Windsor-Essex is widely known as a destination for phenomenal bird watching, but for some the real action is out on the water.
The month of May marks prime boat watching season along the Detroit River and the area's biggest "boat nerds"are prepared with a handy field guide to all the big lake freighters that will pass by.
"You see these boats going by. Where are they going? What are they carrying? Who's on them?" explained Roger Lelievre, president of Marine Historical Society of Detroit, and the publisher of an annual field guide called "Know Your Ships" — also known as the Boat Watcher's Bible.
The guide, which has been published every year since 1959, includes photos and information about the owner of each ship and its size.
Boats become family and friends
Growing up in Sault Ste. Marie, Lelievre said he became interested in big boats as a kid. It's a passion that continues today.
"If you follow them for awhile, they kind of become family and friends," he added. "You get to know their names ... and you kind of know the back story, and maybe you know the captain or some of the crew, and it becomes very personal."
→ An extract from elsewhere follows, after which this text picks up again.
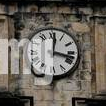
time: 12:17
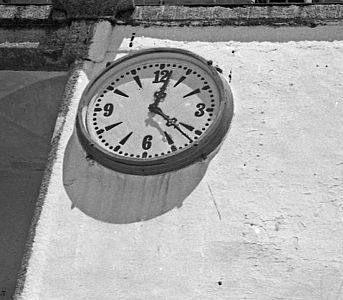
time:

Lelievre said his favourites are the few surviving steam-powered ships.
"There's really not very many of them left, just three or four on the U.S. side, and those are quickly going over to diesel," he said. "I really like the older ships because of the design and the style. The newer ships don't seem to have the allure. They're kind of all built from the same plans and they don't look any different from one another."
The boat enthusiast is also involved in a website called BoatNerd.com, which features a live map showing where each ship is right now.